### DÉFIS:
(a) D'après le texte sur les outils des designers, avec qui et contre qui le design participatif scandinave concevait-il les outils numériques ?
(b) Extrayez du texte sur les outils des designers tout ce qui va de « Mais de quelle » jusqu'à « s'adresse au public. ».
(c) Prolongez le texte sur les outils des designers à partir de sa dernière phrase.

### TEXTE SOURCE:
----------

L'intérêt de produire des outils fermés n'est pas que formel, plus l'outil revendiquera une vocation universelle ainsi qu'une base d'utilisateurs nombreuse et permanente, et plus il faudra s'en occuper, le maintenir, résoudre des bugs, le faire évoluer, y ajouter des fonctionnalités pour répondre à de nouveaux besoins qui ne manqueront pas d'apparaître. Restreindre les possibles et rester contextuel permet au designer de s'affranchir de ces problématiques de maintenance et d'aligner la production d'outil sur un processus plus traditionnel de création : un projet = un outil, tout comme on avait un projet = une forme ou une série de formes. Une fois le projet terminé, on peut l'archiver et passer au suivant. La vie traditionnelle des outils, en particulier numériques est souvent différente et limiter l'outil permet aussi de lui prévoir une fin de vie nécessaire si l'on veut se renouveler. Fermé formellement, chaque outil n'en reste pas moins ouvert dans la possibilité laissée à celui ou celle qui sait programmer de les modifier pour les adapter à d'autres contextes et ainsi réouvrir un nouvel espace à la fois infini et restreint des possibles. L'ouverture affichée du code ne doit pourtant pas cacher le fait que celle-ci est rarement suffisante pour qu'un réel partage, une réelle appropriation ait lieu.

Quelques saveurs de la collaboration: comment différentes formes de collaboration s'incarnent dans les outils

Produire des outils, ça n'a généralement de sens que si d'autres s'en servent [ou s'ils sont au service d'un besoin récurrent] 5. Penser les outils dans une optique collaborative apparaît donc comme une évidence et cette relation s'est notamment imposée au design grâce à l'éthique du logiciel libre qui se fonde sur le partage. Mais la participation existe dans l'art et le design depuis longtemps. Dans le design, elle existe au moins depuis un ensemble de pratiques historiquement minoritaire et militante comme le design participatif scandinave qui revendiquait une approche politique de la conception d'outils numérique avec les travailleurs et contre les managers 6. Aujourd'hui, l'injonction à la collaboration avec le public est devenue omniprésente dans le design 7 et est revendiquée comme mode d'action par de nombreuses designers. S'appuyer sur la collaboration permet d'éviter des propositions définitives, parfois vues comme trop assertives, non démocratiques et donc peu légitimes. Elle permet aussi de s'affranchir de la responsabilité de la forme car pour les designers producteurs d'outils ou de protocoles de collaboration, « les formes ne sont pas le sujet de leurs préoccupations et discours. » 8

Mais de quelle collaboration parle-t-on ? Il existe plusieurs manières de collaborer : de la contribution à la coopération en passant par le partage, la participation ou même peut-être l'exploitation. Les outils numériques tels qu'ils sont développés dans le design aujourd'hui en proposent au moins deux teintes différentes car la collaboration entre designers-développeurs est bien différente de celle qui s'adresse au public.

----------

### DONNÉES ENREGISTRÉES:
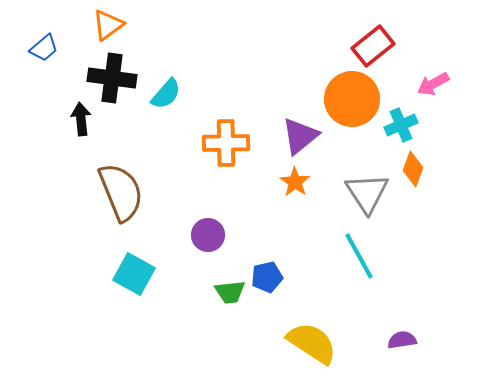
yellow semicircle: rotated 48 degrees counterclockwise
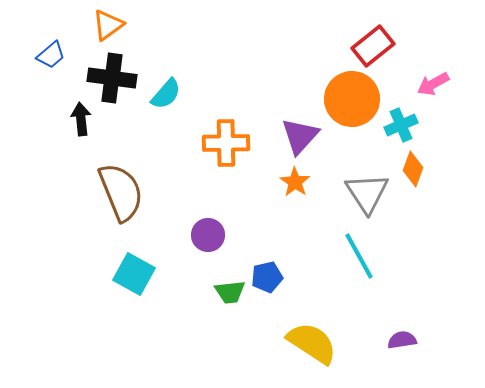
blue trapezoid: moved 7 px right, 7 px down
purple triangle: rotated 9 degrees counterclockwise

----------

### RÉSULTATS DES EXERCICES:
(a) Avec les travailleurs et contre les managers.

(b)
Mais de quelle collaboration parle-t-on ? Il existe plusieurs manières de collaborer : de la contribution à la coopération en passant par le partage, la participation ou même peut-être l'exploitation. Les outils numériques tels qu'ils sont développés dans le design aujourd'hui en proposent au moins deux teintes différentes car la collaboration entre designers-développeurs est bien différente de celle qui s'adresse au public.

(c)
La collaboration entre designers pour commencer. Dans l'écosystème des designers-producteurs d'outils, on retrouve beaucoup de collectifs au sein desquels les outils collaboratifs sont utilisés pour faciliter le travail en commun. Soit que les designers collaborent à leur création, ou bien que certains les développent pour que d'autres les utilisent. Plus largement, autour de certains outils à l'ambition plus importante, comme pour la librairie paged.js, se forment des communautés de designers qui sont souvent à la fois utilisateurs et contributeurs. Et puis, la collaboration entre designers peut également se faire sous la forme de la déclinaison ou du fork. Dans ce cas la designer laisse ouverte la possibilité pour d'autres de reprendre, de développer ou d'adapter son travail. Là aussi, il s'agit d'une adaptation de pratiques issues de la culture de la programmation, même si, en ce qui concerne la déclinaison à partir d'un existant, on peut faire le lien avec des pratiques plus anciennes comme les remakes et les déclinaisons qui ont largement cours dans la typographie par exemple 9. La nouveauté réside peut-être surtout dans le fait que les designers aujourd'hui appellent explicitement à une appropriation de leur travail et cherchent souvent à la faciliter via un travail de documentation. Pour autant, ces formes de collaborations ne s'offrent qu'à une petite élite de designers car elles nécessitent des compétences en programmation qui sont loin d'être démocratisées.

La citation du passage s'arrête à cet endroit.